While investors did not specify the events that led to the launching of the probe into Mojocare, Indian news outlet Morning Context reported Sunday that the startup had been inflating its financials and engaged in paying questionable vendor partners for some time.
The startup denied "all accusations of money being taken out of the company."
Mojocare recently laid off between 150 and 170 employees or about 80 percent of its workforce, citing the need to "rationalize costs," CNBC-TV18 reported.
"Facing difficult market conditions, we at Mojocare have had to make tough decisions to improve our unit economics," a spokesperson told the outlet.
The startup's investors include Peak XV Partners (formerly Sequoia Capital India and Southeast Asia), Better Capital, Chiratae Ventures, B Capital and Surge among others.
In May 2022, Mojocare saw its major investors rallying to land the company $20.6 million in a Series A funding round. At the time, the company said the funds raised will be used for product expansion and diversifying the product portfolio among others.
News of Mojocare's layoffs and scaling back came after several other Sequoia-backed Asian companies have been accused of business misconduct.
Last year, car servicing startup GoMechanic was accused of financial misreporting after Malaysian sovereign fund Khazanah Nasional and Japan's SoftBank jointly tapped accounting firm EY to review GoMechanic's financials.
GoMechanic co-founder Amit Bhasin has since admitted to errors in the startup's financial reporting. The company also announced earlier this year that it was slashing its workforce by 70%, affecting around 700 employees.
Another Sequoia-backed startup, e-commerce platform Zilingo, was accused of "significant irregularities in reporting to investors" last year.

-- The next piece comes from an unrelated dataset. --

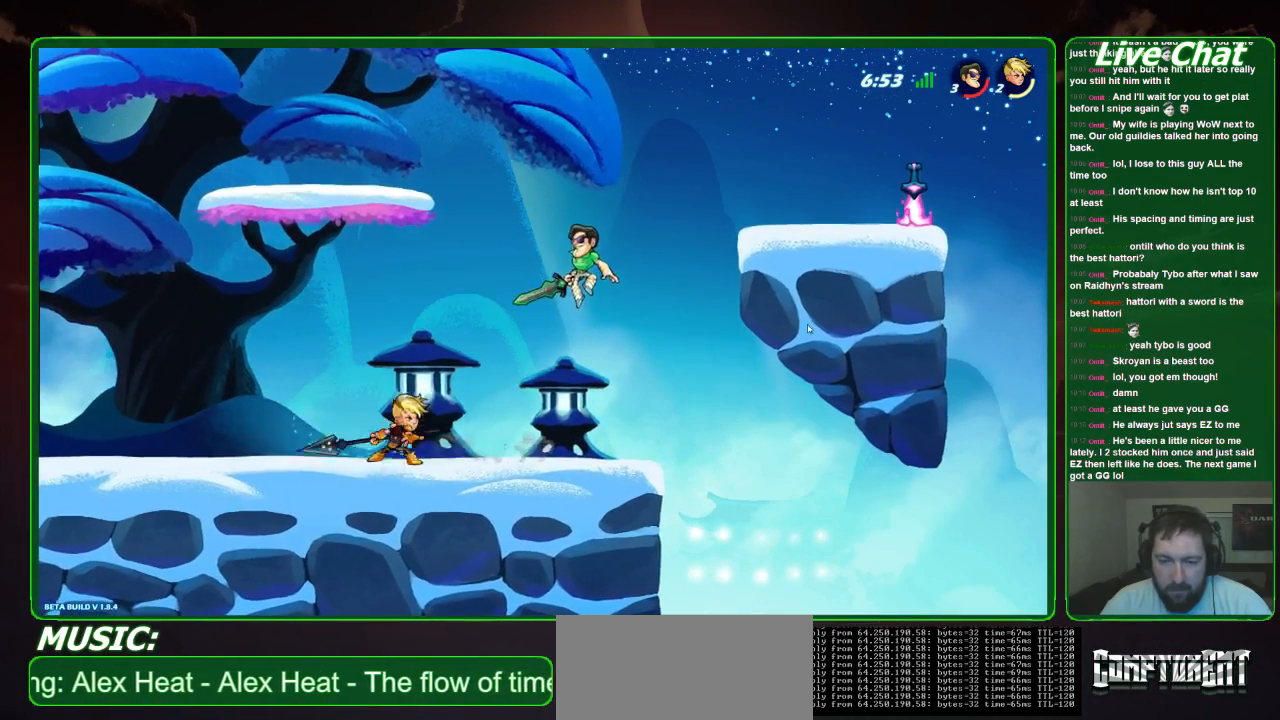
{"buttons": [], "left_stick": "left", "events": [[33, "left_stick", "left"], [400, "X", "down"], [467, "X", "up"]]}
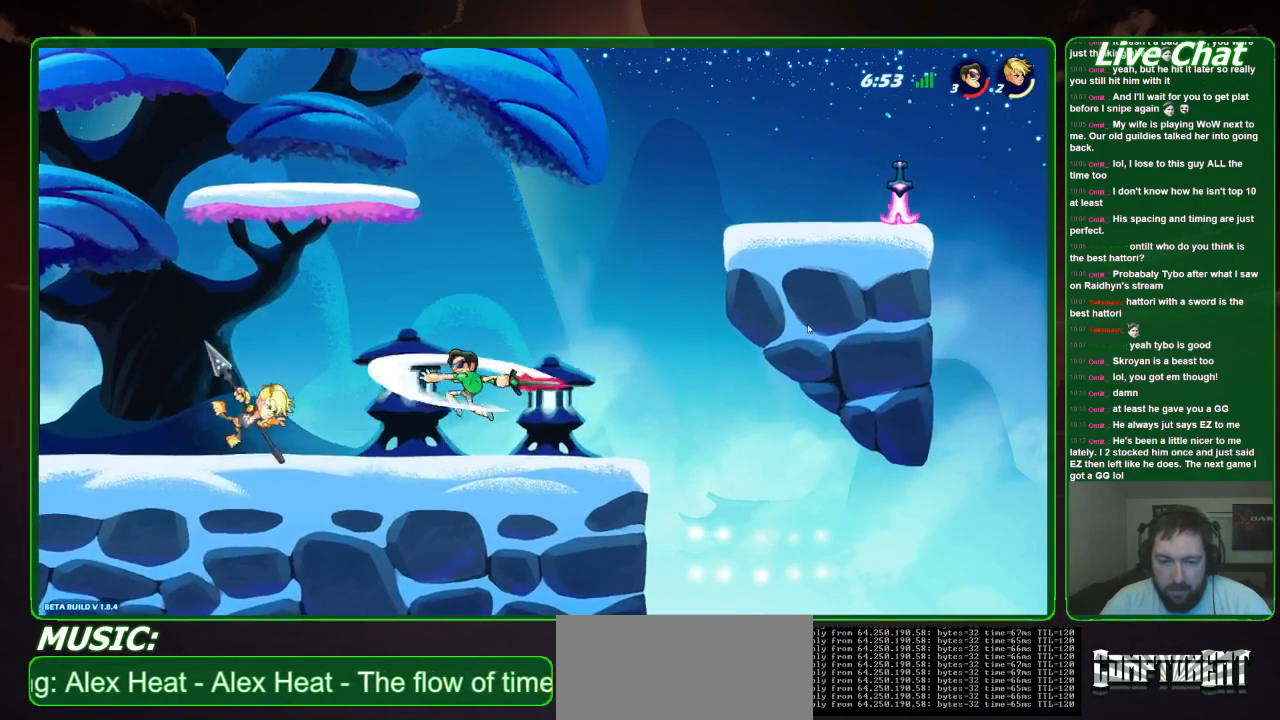
{"buttons": [], "left_stick": "left", "events": [[33, "X", "down"], [167, "X", "up"], [233, "X", "down"], [400, "X", "up"]]}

Investors jointly hired Kroll Inc. to review the irregularities.
Zilingo investor Burda Principal Investments (BPI), said in April that misreporting to investors ultimately led to the Singapore fashion startup's failure.
Ankiti Bose, Zilingo's co-founder and former CEO, vowed that she would clear her name after she was ousted from her position. "There is not a single payment made by Zilingo that did not have proper documents or either the finance, tech, or operations teams were not aware of," Bose told Bloomberg last year.
Finally, an independent audit accused fintech startup BharatPe's co-founder Ashneer Grover and his wife Madhuri Jain of allegedly misappropriating the company's funds.
Peak XV, which is BharatPe's largest shareholder, said it will "take tough calls where needed in the interest of doing what is right" after news of BharatPe's issues emerged.
Last year, Peak XV said some of its "worst days are when we hear about breaches of integrity or ethics in the portfolio" of startups it supports.
"Recently some portfolio founders have been under investigation for potential fraudulent practices or poor governance. These allegations are deeply disturbing," the venture capital firm wrote in a blog post.
The company vowed to "take a set of proactive steps" to ensure that every startup across its investment portfolio commits to business integrity.